= Your instructions =
Retype the records below exactly as given, but only from the first line through the line with "都更為何能拿容積獎勵？學者提「容積債務」：下", and without the pictures.

= Records provided =
::::::
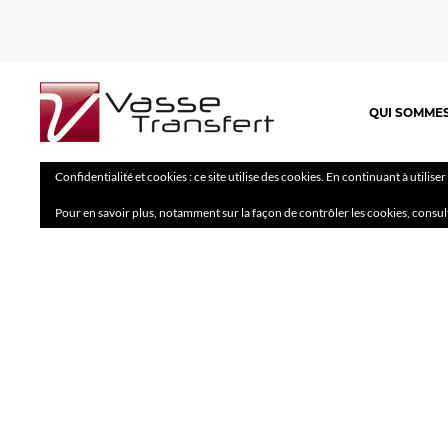
QUI SOMME
Confidentialité et cookies : ce site utilise des cookies. En continuant à utilise
Pour en savoir plus, notamment sur la façon de contrôler les cookies, consul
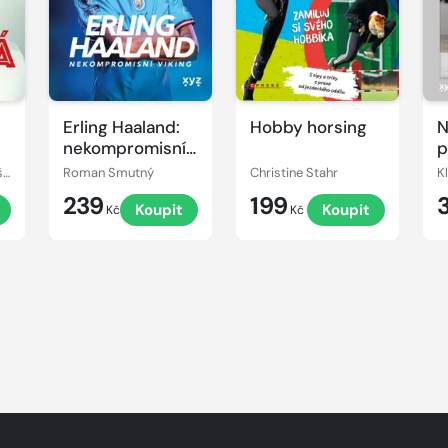
Erling Haaland:
Hobby horsing
N
nekompromisní
p
Viking
Petr Švancara, Tomáš Klement
Roman Smutný
Christine Stahr
K
239
199
Koupit
Koupit
Kč
Kč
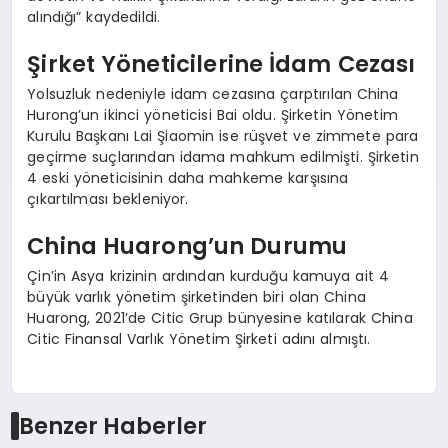
alındığı” kaydedildi.
Şirket Yöneticilerine İdam Cezası
Yolsuzluk nedeniyle idam cezasına çarptırılan China
Hurong’un ikinci yöneticisi Bai oldu. Şirketin Yönetim
Kurulu Başkanı Lai Şiaomin ise rüşvet ve zimmete para
geçirme suçlarından idama mahkum edilmişti. Şirketin
4 eski yöneticisinin daha mahkeme karşısına
çıkartılması bekleniyor.
China Huarong’un Durumu
Çin’in Asya krizinin ardından kurduğu kamuya ait 4
büyük varlık yönetim şirketinden biri olan China
Huarong, 2021’de Citic Grup bünyesine katılarak China
Citic Finansal Varlık Yönetim Şirketi adını almıştı.
Benzer Haberler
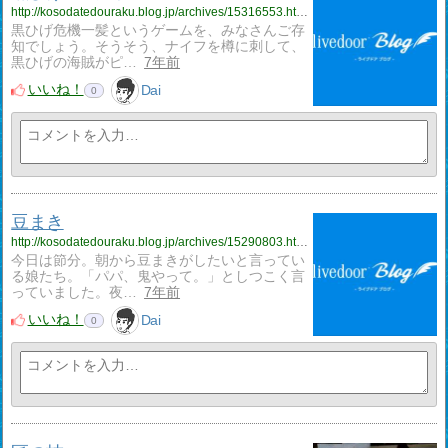
http://kosodatedouraku.blog.jp/archives/15316553.html
黒ひげ危機一髪というゲームを、みなさんご存
知でしょう。そうそう、ナイフを樽に刺して、
黒ひげの海賊がピ…
7年前
いいね！
Dai
0
豆まき
http://kosodatedouraku.blog.jp/archives/15290803.html
今日は節分。朝から豆まきがしたいと言ってい
る娘たち。「パパ、鬼やって。」としつこく言
っていました。夜…
7年前
いいね！
Dai
0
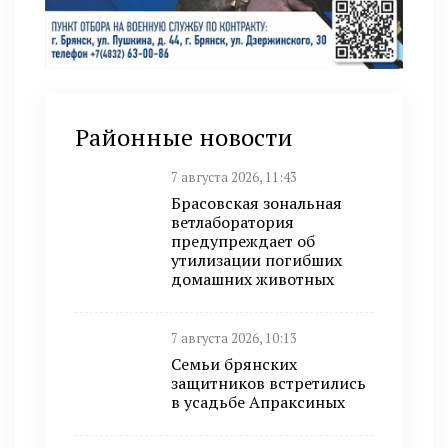
Районные новости
7 августа 2026, 11:43
Брасовская зональная
ветлаборатория
предупреждает об
утилизации погибших
домашних животных
7 августа 2026, 10:13
Семьи брянских
защитников встретились
в усадьбе Апраксиных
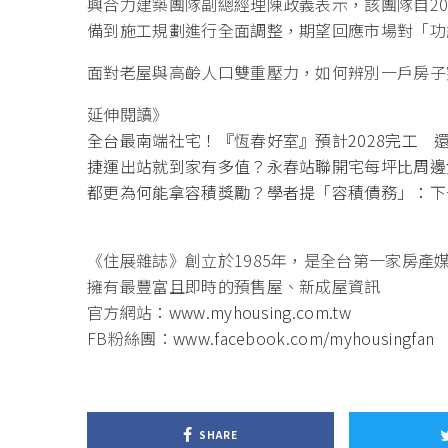
興合力建築團隊副總經理陳政義表示，該團隊自2
備到施工規劃進行全面調整，期望回應市場對「功
面對老屋與高齡人口雙重壓力，如何辨別一戶房子
延伸閱讀》
全台最南端社宅！『恆春好室』預計2028完工 
捷運出站就到家有多值？永春站聯開宅每坪比周邊
都更為何能拿容積獎勵？學者提「容積債務」：下
《住展雜誌》創立於1985年，是全台第一家房產
擁有最豐富且即時的預售屋、新成屋資訊
官方網站：
www.myhousing.com.tw
FB粉絲團：
www.facebook.com/myhousingfan
SHARE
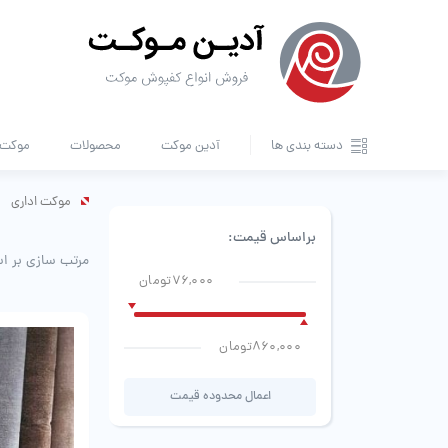
دسته بندی ها
آدین موکت
محصولات
موکت ا
موکت اداری
براساس قیمت:
مرتب سازی بر ا
76,000تومان
860,000تومان
اعمال محدوده قیمت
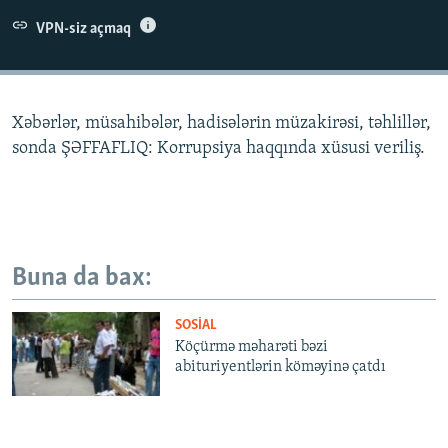
İNFOQRAFIKA
AZƏRBAYCAN ƏDƏBIYYATI KITABXANASI
MISSIYAMIZ
VPN-siz açmaq
BIZI IZLƏ
KARIKATURA
İSLAM VƏ DEMOKRATIYA
PEŞƏ ETIKASI VƏ JURNALISTIKA STANDARTLARIMIZ
İZ - MƏDƏNIYYƏT PROQRAMI
MATERIALLARIMIZDAN ISTIFADƏ
Xəbərlər, müsahibələr, hadisələrin müzakirəsi, təhlillər,
AZADLIQRADIOSU MOBIL TELEFONUNUZDA
RFE/RL-in bütün saytları
sonda ŞƏFFAFLIQ: Korrupsiya haqqında xüsusi veriliş.
BIZIMLƏ ƏLAQƏ
XƏBƏR BÜLLETENLƏRIMIZ
Buna da bax:
SOSIAL
Köçürmə məharəti bəzi
abituriyentlərin köməyinə çatdı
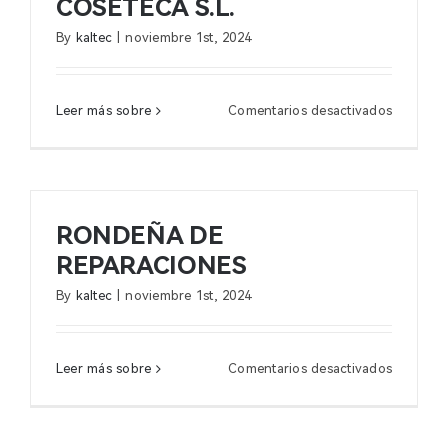
COSETECA S.L.
By
kaltec
|
noviembre 1st, 2024
en
Leer más sobre
Comentarios desactivados
COSETE
S.L.
RONDEÑA DE
REPARACIONES
By
kaltec
|
noviembre 1st, 2024
en
Leer más sobre
Comentarios desactivados
RONDEÑ
DE
REPARAC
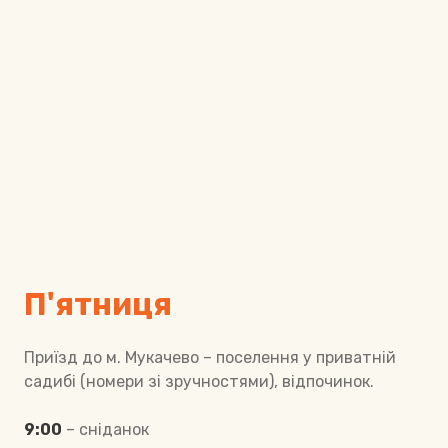
П'ятниця
Приїзд до м. Мукачево – поселення у приватній
садибі (номери зі зручностями), відпочинок.
9:00
– сніданок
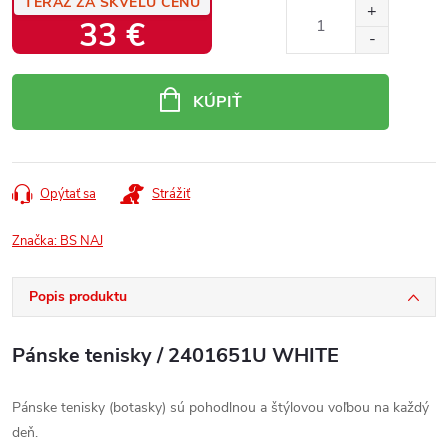
TERAZ ZA SKVELÚ CENU
33 €
Jednotková
cena:
KÚPIŤ
Opýtať sa
Strážiť
Značka:
BS NAJ
Popis produktu
Pánske tenisky / 2401651U WHITE
Pánske tenisky (botasky) sú pohodlnou a štýlovou voľbou na každý
deň.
::::::
= Task answer =
QUI SOMME
Confidentialité et cookies : ce site utilise des cookies. En continuant à utilise
Pour en savoir plus, notamment sur la façon de contrôler les cookies, consul
Erling Haaland:
Hobby horsing
N
nekompromisní
p
Viking
Petr Švancara, Tomáš Klement
Roman Smutný
Christine Stahr
K
239
199
Koupit
Koupit
Kč
Kč
alındığı” kaydedildi.
Şirket Yöneticilerine İdam Cezası
Yolsuzluk nedeniyle idam cezasına çarptırılan China
Hurong’un ikinci yöneticisi Bai oldu. Şirketin Yönetim
Kurulu Başkanı Lai Şiaomin ise rüşvet ve zimmete para
geçirme suçlarından idama mahkum edilmişti. Şirketin
4 eski yöneticisinin daha mahkeme karşısına
çıkartılması bekleniyor.
China Huarong’un Durumu
Çin’in Asya krizinin ardından kurduğu kamuya ait 4
büyük varlık yönetim şirketinden biri olan China
Huarong, 2021’de Citic Grup bünyesine katılarak China
Citic Finansal Varlık Yönetim Şirketi adını almıştı.
Benzer Haberler
http://kosodatedouraku.blog.jp/archives/15316553.html
黒ひげ危機一髪というゲームを、みなさんご存
知でしょう。そうそう、ナイフを樽に刺して、
黒ひげの海賊がピ…
7年前
いいね！
Dai
0
豆まき
http://kosodatedouraku.blog.jp/archives/15290803.html
今日は節分。朝から豆まきがしたいと言ってい
る娘たち。「パパ、鬼やって。」としつこく言
っていました。夜…
7年前
いいね！
Dai
0
Районные новости
7 августа 2026, 11:43
Брасовская зональная
ветлаборатория
предупреждает об
утилизации погибших
домашних животных
7 августа 2026, 10:13
Семьи брянских
защитников встретились
в усадьбе Апраксиных
興合力建築團隊副總經理陳政義表示，該團隊自2
備到施工規劃進行全面調整，期望回應市場對「功
面對老屋與高齡人口雙重壓力，如何辨別一戶房子
延伸閱讀》
全台最南端社宅！『恆春好室』預計2028完工 
捷運出站就到家有多值？永春站聯開宅每坪比周邊
都更為何能拿容積獎勵？學者提「容積債務」：下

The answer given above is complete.